AI Writes Fast. You Ship Bugs.

AI Writes Fast. You Ship Bugs.
Nano Banana/Anti Writings illustration.

I let AI write a feature. The tests passed. I shipped it.

Then a user found a bug the test suite never covered, because I never thought to test for it. The gap in AI coding workflows isn't that AI writes bad code. It's that we treat it like a typewriter: we ask it to write, but never to verify.

A few weeks ago, I watched Aaron Francis's course on AI and Claude Code. Two commands changed how I work. They plug the holes AI workflows always leave open.

The first is new-tests.

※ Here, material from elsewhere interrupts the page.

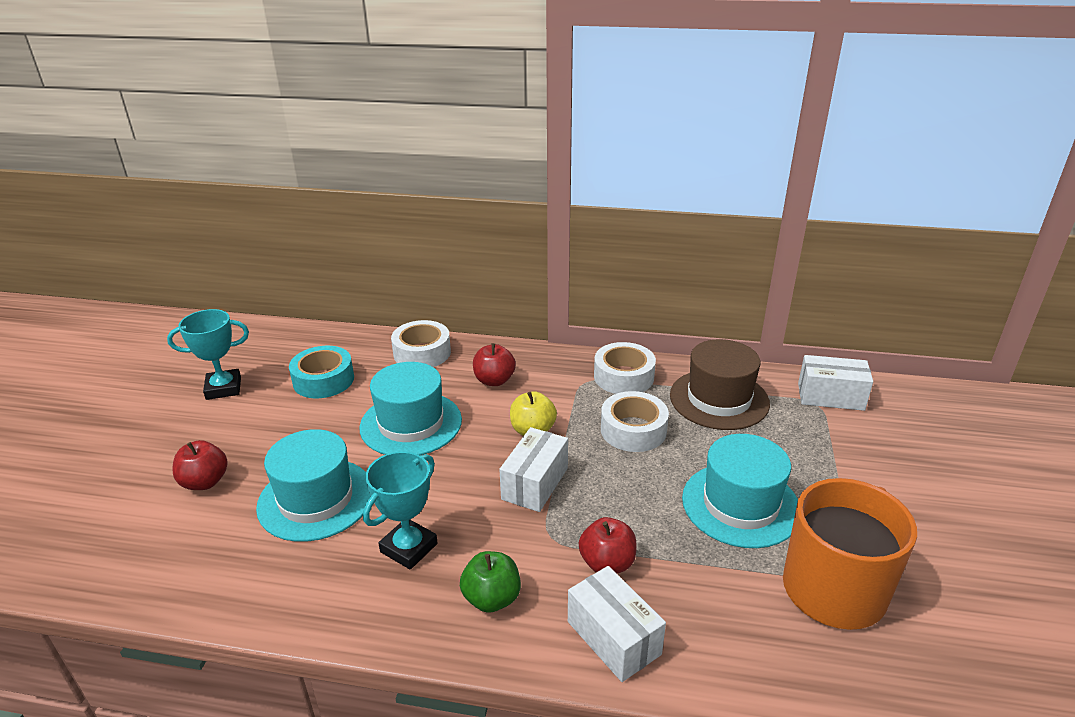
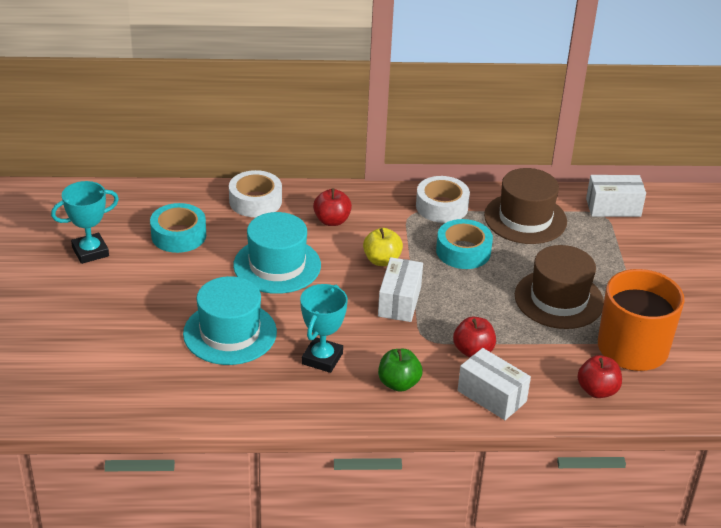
camera: 15 degrees left, 5 degrees up
(205, 482) = (128, 331): red apple -> red apple (597, 390)
(633, 430) = (463, 251): white tape -> turquoise tape
(740, 504) = (559, 299): turquoise hat -> brown hat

After any feature or bug fix, it audits your codebase for missing tests: edge cases, uncovered jobs, paths you forgot to exercise.

The second is finalize, which you run before committing. It tightens the loose ends AI leaves behind: unused imports, sloppy naming, half-finished cleanup.

Together, they take a diff from "looks fine" to "I'm confident shipping this." I've adapted both for OpenCode, the agent I use daily.

Here's the kind of thing that happens without them: a user could view someone else's private content by changing the resource ID in the URL. During implementation, both the AI and I forgot to add an authorization check. The code worked. The tests passed. And neither of us noticed the door was unlocked.

When I write code myself, I think while I type. The slow pace gives me room to notice gaps. AI compresses hours of coding into seconds. You get the code faster, but you lose the thinking time: the minutes where your mind wanders and spots the thing you almost missed.

Sometimes AI catches gaps on its own. Often it doesn't. Speed papers over holes. Everything looks solid until someone leans on it.

Before these commands, my workflow was: describe the feature, review the output, steer when it goes wrong, add some tests, manually verify, ship. It worked most of the time.

But the tests AI wrote only covered the happy path. Edge cases, error handling, the things that break in production. I'd discover those later. Usually when a user reported them.

These commands add structure: make it work, find what you haven't tested, clean up after yourself. Instead of asking AI to write and ship, you ask it to review its own work.

AI loves writing code. It doesn't love reviewing what it left behind. finalize forces it to confront its own mess: debugging code from failed test runs, breadcrumbs from abandoned approaches when I steered mid-session. It shrinks the code before it hits the repository.

You still move fast.

Here's what each one does:

new-tests reviews the conversation to understand what changed: what feature was built, what files were modified, what behavior was introduced. It checks the current diff. Then it hunts for meaningful gaps: untested methods, unhandled errors, uncovered code paths.

It's surgical, not exhaustive. It skips getters, setters, framework code, and anything already well-tested. It finds related test files, writes tests for each gap following project conventions, and verifies everything passes.

finalize reviews the conversation to understand the full arc of the session: what was built, what approaches were tried and abandoned, what files changed. Then it goes digging: false starts, duplicated logic, naming inconsistencies, over-engineering.

For each file, it removes dead code, consolidates, simplifies, and keeps things consistent. It runs the test suite to verify nothing broke. Think of it as an archaeological dig through the AI's session, brushing dirt off everything it tried and left behind.

To get started, drop the command files in your agent's commands folder. For OpenCode, that's ~/.config/opencode/commands/. Aaron's commands were written for Claude Code. I asked AI to adapt them for OpenCode, and you can do the same for any agent. Find your agent's docs on custom commands, or ask your coding agent to import Claude Code commands for you.

The exact prompts come from Aaron's paid course, so I can't share them. But the pattern is what matters, not the specific prompts. Start with the pattern described above, then adapt it to how you review code. Everyone's process is different. Your commands should reflect your thinking.

AI tends to make codebases swell. Left alone, small cracks accumulate. You see issues but push through, because there's always another feature to build. Eventually you face a choice: abandon the project or audit an overwhelming codebase. The alternative is keeping things clean as you go, catching cracks before they compound.

As AI gets faster and more capable, this pattern matters more. Speed without verification isn't progress. It's just technical debt arriving faster.

AI writes code faster than we can think about it. These two commands give you back the thinking time speed took away.

If you want to try this, Aaron Francis's course at faster.dev covers the original commands. Adapt them to your agent, your workflow, your thinking. The pattern is simple: verify what you built, then clean up after yourself.